In spite of the care she lavished upon me, I was bored to death in that hospital. My friend and I, we had reached that degree of brutishness that throws you on your bed, trying to kill in animal drowsiness the long hours of insupportable days. The only distractions offered us consisted in a breakfast and a dinner composed of boiled beef, watermelon, prunes, and a finger of wine—the whole of not sufficient quantity to nourish a man.
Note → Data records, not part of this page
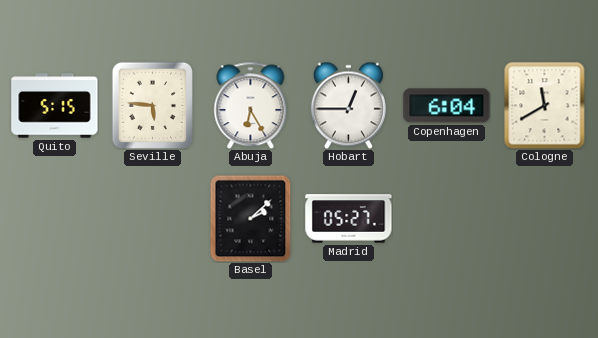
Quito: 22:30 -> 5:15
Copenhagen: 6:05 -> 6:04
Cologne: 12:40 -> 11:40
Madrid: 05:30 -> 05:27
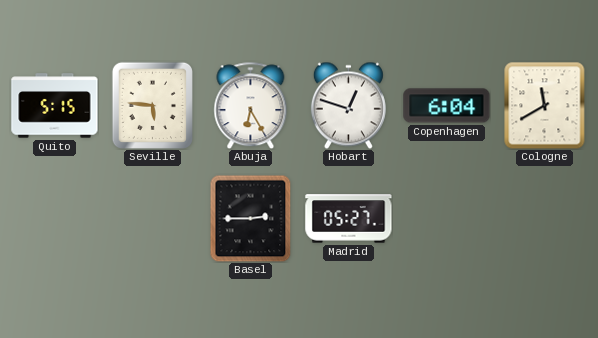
Hobart: 12:45 -> 12:48
Basel: 2:08 -> 2:45
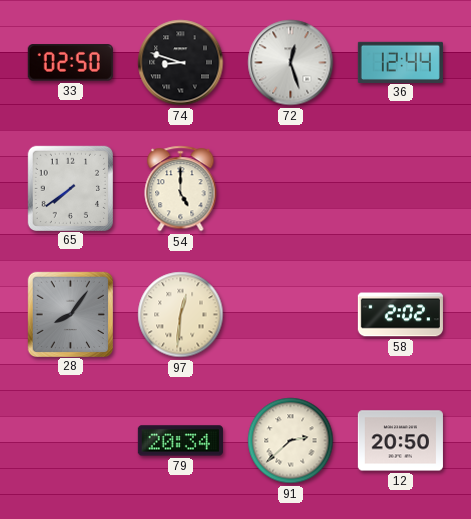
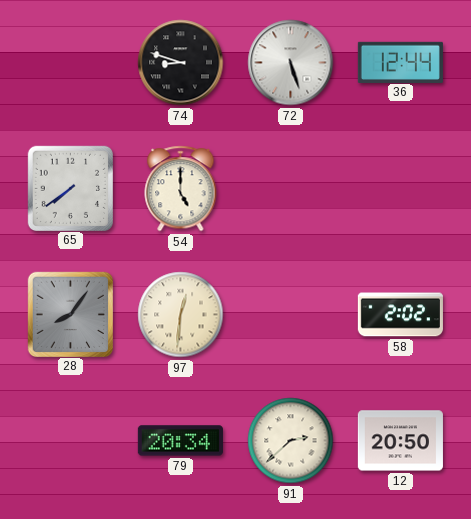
33: 02:50 -> none
72: 12:27 -> 5:27
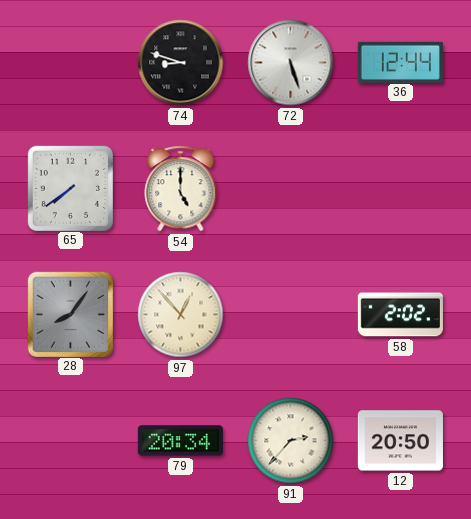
97: 12:31 -> 12:53
91: 2:38 -> 2:37
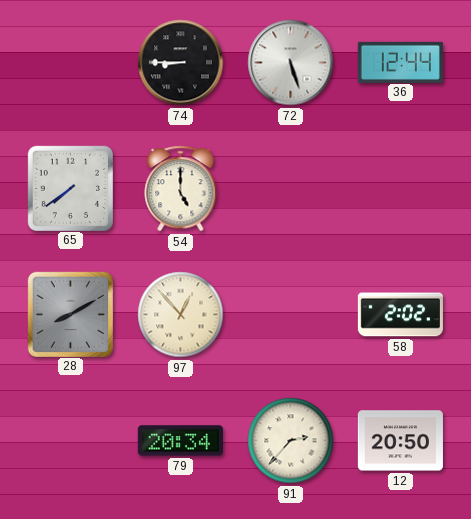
74: 8:48 -> 8:45
28: 8:06 -> 8:10
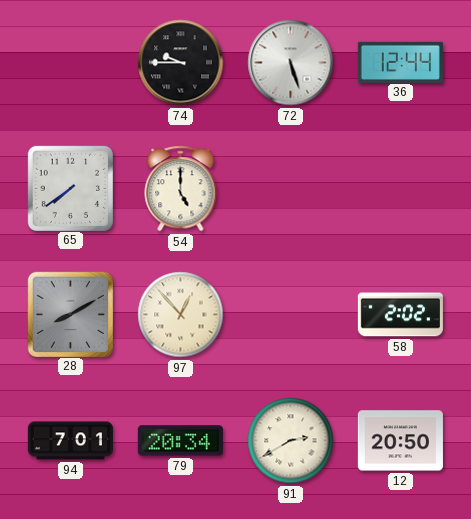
74: 8:45 -> 9:45
94: none -> 7:01
91: 2:37 -> 2:40
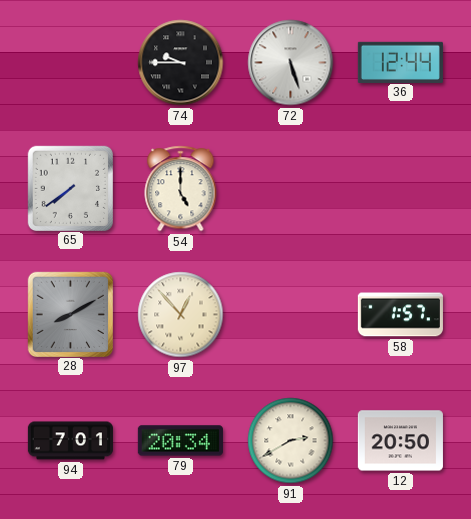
58: 2:02 -> 1:57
Thanks to my ordinary politeness toward the sisters and to the prescription labels that I wrote for them, I obtained fortunately a cutlet now and then and a pear picked in the hospital orchard. I was, then, on the whole, the least to be pitied of all the soldiers packed together, pell-mell, in the wards, but during the first days I could not succeed even in swallowing the meagre morning dole. It was inspection hour, and the doctor chose that moment to perform his operations. The second day after my arrival he ripped a thigh open from top to bottom; I heard a piercing cry; I closed my eyes, not enough, however, to avoid seeing a red stream spurt in great jets on to the doctor’s apron. That morning I could eat no more. Little by little, however, I grew accustomed to it; soon I contented myself by merely turning my head away and keeping my soup.
In the mean while the situation became intolerable. We tried, but in vain, to procure newspapers and books; we were reduced to masquerading, to donning the hussar’s vest for fun. This puerile fooling quickly wore itself out, and stretching ourselves every twenty minutes, exchanging a few words, we dive our heads into the bolsters.
There was not much conversation to be drawn from our comrades. The two artillerymen and the hussar were too sick to talk. The dragoon swore by the name of heaven, saying nothing, got up every instant, enveloped in his great white mantle, and went to the wash-bowls, whose sloppy condition he reported by means of his bare feet. There were some old saucepans lying about in which the convalescents pretended to cook, offering their stew in jest to the sisters.
There remained, then, only the soldier of the line: an unfortunate grocer’s clerk, father of a child, called to the army, stricken constantly by fever, shivering under his bedclothes.
Squatting, tailor-fashion, on our bed, we listen to him recount the battle in which he was picked up. Cast out near Froeschwiller, on a plain surrounded with woods, he had seen the red flashes shoot by in bouquets of white smoke, and he had ducked, trembling, bewildered by the cannonading, wild with the whistling of the balls. He had marched, mixed in with the regiments, through the thick mud, not seeing a single Prussian, not knowing in what direction they were, hearing on all sides groans, cut by sharp cries, then the ranks of the soldiers placed in front of him, all at once turned, and in the confusion of flight he had been, without knowing how, thrown to the ground. He had picked himself up and had fled, abandoning his gun and knapsack, and at last, worn out by the forced marches endured for eight days, undermined by fear, weakened by hunger, he had rested himself in a trench. He had remained there dazed, inert, stunned by the roar of the bombs, resolved no longer to defend himself, to move no more; then he thought of his wife, and, weeping, demanded what he had done that they should make him suffer so; he picked up, without knowing why, the leaf of a tree, which he kept, and which he had about him now, for he showed it to us often, dried and shriveled at the bottom of his pockets.
An officer had passed meanwhile, revolver in hand, had called him “coward,” and threatened to break his head if he did not march. He had replied: “That would please me above all things. Oh, that this would end!” But the officer at the very moment he was shaking him on to his feet was stretched out, the blood bursting, spurting from his neck. Then fear took possession of him; he fled and succeeded in reaching a road far off, overrun with the flying, black with troops, furrowed by gun-carriages whose dying horses broke and crushed the ranks.
They succeeded at last in putting themselves under shelter. The cry of treason arose from the groups. Old soldiers seemed once more resolved, but the recruits refused to go on. “Let them go and be killed,” they said, indicating the officers; “that’s their profession. As for me I have children; it’s not the State that will take care of them if I die!” And they envied the fate of those who were slightly wounded and the sick who were allowed to take refuge in the ambulances.
“Ah, how afraid one gets, and, then, how one holds in the ear the voices of men calling for their mothers and begging for something to drink,” he added, shivering all over. He paused, and, looking about the corridor with an air of content, he continued: “It’s all the same, I am very happy to be here; and then, as it is, my wife can write to me,” and he drew from his trousers pocket some letters, saying with satisfaction: “The little one has written, look!” and he points out at the foot of the paper under his wife’s labored handwriting, some up-and-down strokes forming a dictated sentence, where there were some “I kiss papas” in blots of ink.
We listened twenty times at least to that story, and we had to suffer during mortal hours the repetitions of that man, delighted at having a child. We ended by stopping our ears and by trying to sleep so as not to hear him any more.